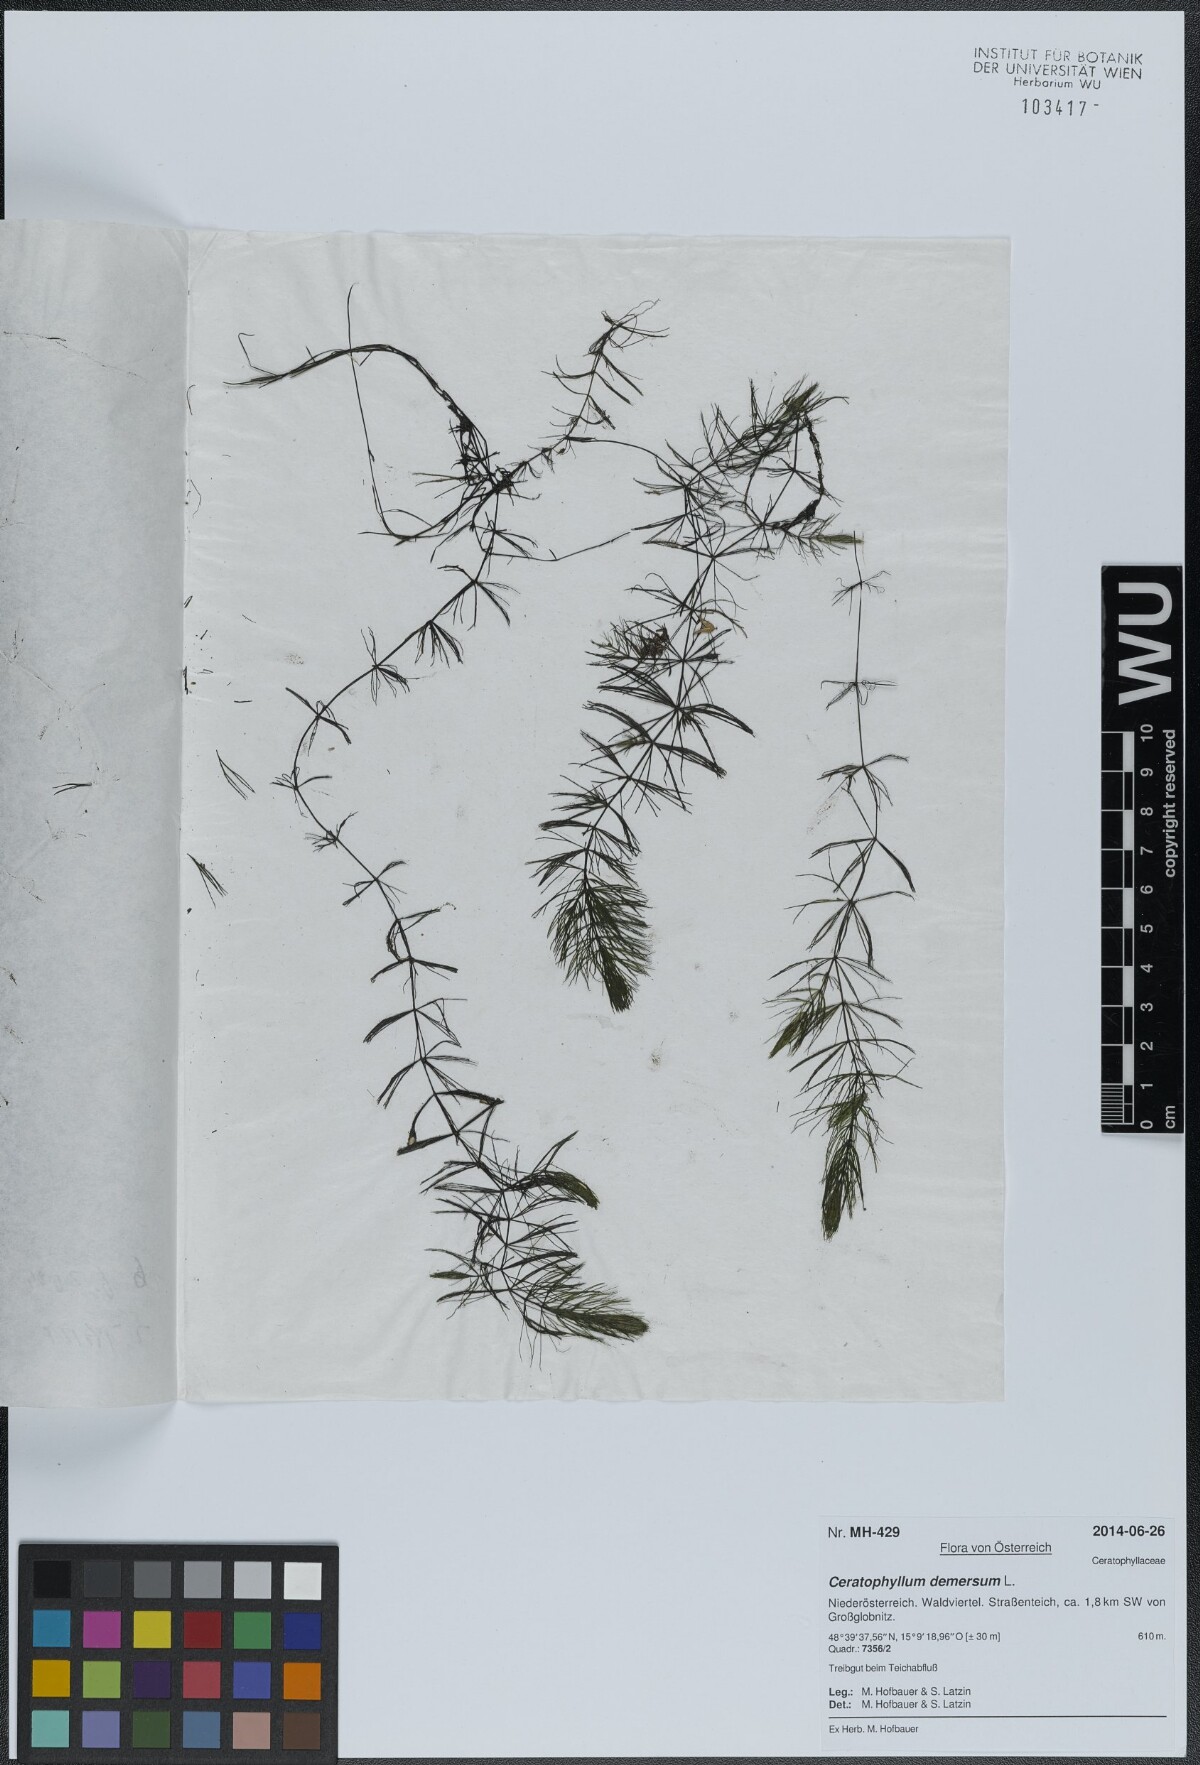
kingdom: Plantae
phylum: Tracheophyta
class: Magnoliopsida
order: Ceratophyllales
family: Ceratophyllaceae
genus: Ceratophyllum
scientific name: Ceratophyllum demersum
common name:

____________

**Aim of the task**: Please replace "common name" with "vernacular name" in the lines above, leaving everything else unchanged, and omit the pictures from your answer.

**Answer for the task**:
kingdom: Plantae
phylum: Tracheophyta
class: Magnoliopsida
order: Ceratophyllales
family: Ceratophyllaceae
genus: Ceratophyllum
scientific name: Ceratophyllum demersum
vernacular name:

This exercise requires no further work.